Forty-three per cent of girls who once considered themselves sporty stop participating in sports by the time they reach high school, according to research conducted by the nonprofit organisation Women in Sport. Still, girls are plagued by hormonal breakouts, menstrual cramps, and adolescence.
She recalls her adolescent insecurities: “I was much heavier than the other girls. “I had spots, so it wasn’t always easy,” I recall saying. “Swimming gave me confidence since I was good at it,” she said, overcoming her insecurities about her body’s appearance.
As Konta points out, many people experience feelings of “grossed out by themselves,” but conveying that this is a temporary state is crucial.
Roberts advises women to open up about their menstruation. When Konta was in her 20s, she changed her mind about wearing black shorts during her period. “I thought, if I bleed through when I’m wearing white, so be it,” Konta says.
Do not use your child as an outlet for aspirations you didn’t realise, advises Roberts. Instead, help them discover their passions. The child’s voice must be heard, however. ‘ It is Rutherford’s opinion that he will encourage his children if they choose to participate in athletics in the future, but he will not force them to do so because he enjoyed it. Despite her parents’ disinterest in the sport, Adlington broke world records.
Hoy recommends that parents talk to their children about their interests and then “direct them in that direction because they’ll get more excitement from it.” from that. Children were “dragged around the country to race, and quitting as soon as they were old enough to make their own decisions,” he explains. Because I’ve never lost my love for cycling, I’m still riding my bike today.”
A common problem for guys is that they mature at various rates. During a game of rugby at the tender age of 14, Hoy was “physically pummelling” by a 6’2″ youngster with a moustache. “Everyone matures at a different rate,” he learned from the experience. “By the time everyone ages eighteen or nineteen, it begins to level off.”
Allowing them to be teens is the right thing to do.
Remember that being a teen is difficult, so be kind to them. We are doing them a disservice by preventing them from attending parties because of training, ” Roberts says. To paraphrase, “It’s crucial to have regular teenage experiences,” as Houghton states. Her reasoning for this is that “if you want to accomplish something right, you have to make sacrifices,” to paraphrase: Even though my parents understood that I needed time to mature and discover who I was, they wouldn’t allow me to leave the house on Saturday night if I had to go to training the next day. I had a doubt I’d have had the same success if I’d tried to make those decisions alone. To maintain equilibrium is the key.”

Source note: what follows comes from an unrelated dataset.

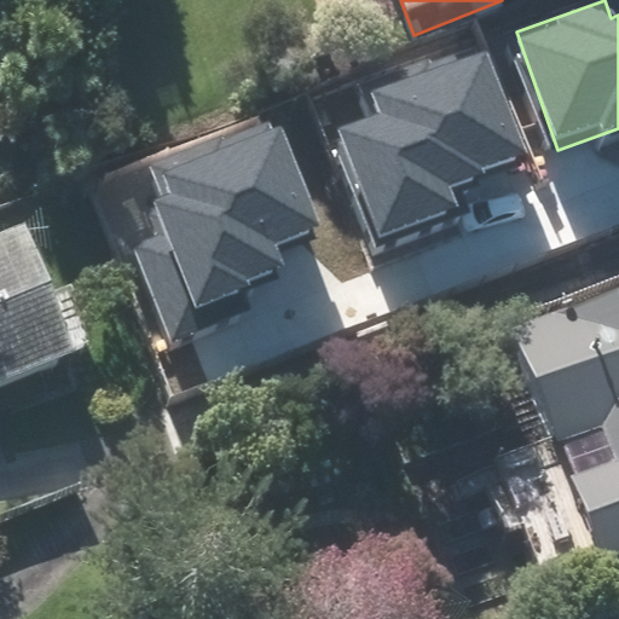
[(342,126),(383,239),(469,208),(463,191),(532,166),(487,46),(371,87),(381,111),(342,126)]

Allow your child to discontinue participating in a sport if they so desire. “At this age, their rising autonomy is crucial,” Roberts adds. When Hoy was 14, he confided in his father that BMX wasn’t something he was interested in any longer. We went mountain biking together after I told him I wanted to give it a whirl. He may have pushed me, and I wouldn’t have been able to ride a bike again for the rest of my life.”
As for Houghton, he was permitted to discontinue taekwondo because he didn’t have the same passion for it as he did for football. There was an understanding that I’d given it my all.